Dans ma poitrine mon coeur a fait un noeud.

Lorsque la porte s'ouvrit, je ne vis qu'un énorme buffet en travers du salon.
Puis, au sol, les dalles piquetées de blanc.
Puis, aux fenêtres, les lattes en verre dépoli.
Puis, en haut des murs, les meurtrières ménagées dans la brique. 
Tout, dans ce lieu, me renvoyait au siècle dernier.
Les tomettes assombries par des générations de pas.
Le mobilier d'un autre âge, des chaises d'écolier aux tables branlantes.
Les larges armoires obstruant les chambres, mais il fallait bien des penderies et des tiroirs pour toute la famille.
L'espace buanderie avec ses plaques de cuisson et sa corde pour ouvrir le toit.
L'évier de la cuisine serti dans le carrelage, avec son robinet à l'ancienne.
Le lavabo au bac jauni et fissuré, placé dans la cuisine et non dans la salle de bains, trop petite et bâtie après coup.
Je pensais aux photos de Willy Ronis et de Brassaï, à leurs femmes à la toilette devant un miroir au tain gâté.
Je pensais aussi aux vieilles fermes et à la maison de famille de Méline, une amie d'enfance. Bien qu'à l'autre bout du globe, cette maison des tropiques lui ressemblait.
Différentes cultures mais même cachet, même histoire, même souffle de temps arrêté et de nostalgie flottant entre les murs.

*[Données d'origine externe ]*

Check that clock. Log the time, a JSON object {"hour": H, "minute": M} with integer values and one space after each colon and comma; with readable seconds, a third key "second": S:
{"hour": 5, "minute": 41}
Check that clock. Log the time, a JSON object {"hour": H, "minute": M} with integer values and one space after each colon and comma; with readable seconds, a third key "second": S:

Aussitôt j'ai dit oui et signé le bail dans la foulée. Pour la durée minimum, soit un an.
Un an ? Aaaah ! Moi qui choyais ma liberté, qui voulais m'autoriser à partir sur un coup de tête, qui ne voyais guère au-delà du mois prochain... Un an ! Un an, ça sonnait pire qu'un siècle !
De retour aux Philippines, j'ai douté.
Louer cette maison était une erreur, non ?
Qu'allais-je donc fiche là-bas ? Dans ce pays, dans cette ville ?
Mes souvenirs s'estompaient, mon intuition aussi. La maison m'apparaissait au travers d'un soudain brouillard de peur.
Comment était-elle, déjà ?
Je me la rappelais à peine.
Un mois et demi plus tard je revenais. Et à peine avais-je poussé le portail que je sus.
Non, cette maison n'était pas une erreur.

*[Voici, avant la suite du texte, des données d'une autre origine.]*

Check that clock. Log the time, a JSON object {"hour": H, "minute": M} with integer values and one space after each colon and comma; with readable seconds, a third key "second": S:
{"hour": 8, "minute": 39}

Je n'ai pas gardé tous les meubles du propriétaire. Avec sa permission, bien sûr. On ne sépare pas à la légère d'affaires qui accompagnèrent quelqu'un toute sa vie. 
J'ai déplacé les armoires pour gagner de la place dans les chambres, mis dehors les plus vilaines chaises.
Rideaux, tapis, canapé, bureau, lampes, étagères... Kelvin m'a aidé à remeubler à mon goût.
La maison n'est pas moderne ni toujours pratique. Je m'en fiche.
C'est chez moi et tout ce qui compte.

Photos : Elliott Erwitt, Cornell Capa, Brassaï.

4 commentaires:

  1. Ah, tu as trouvé un chez-toi qui te correspond, enfin....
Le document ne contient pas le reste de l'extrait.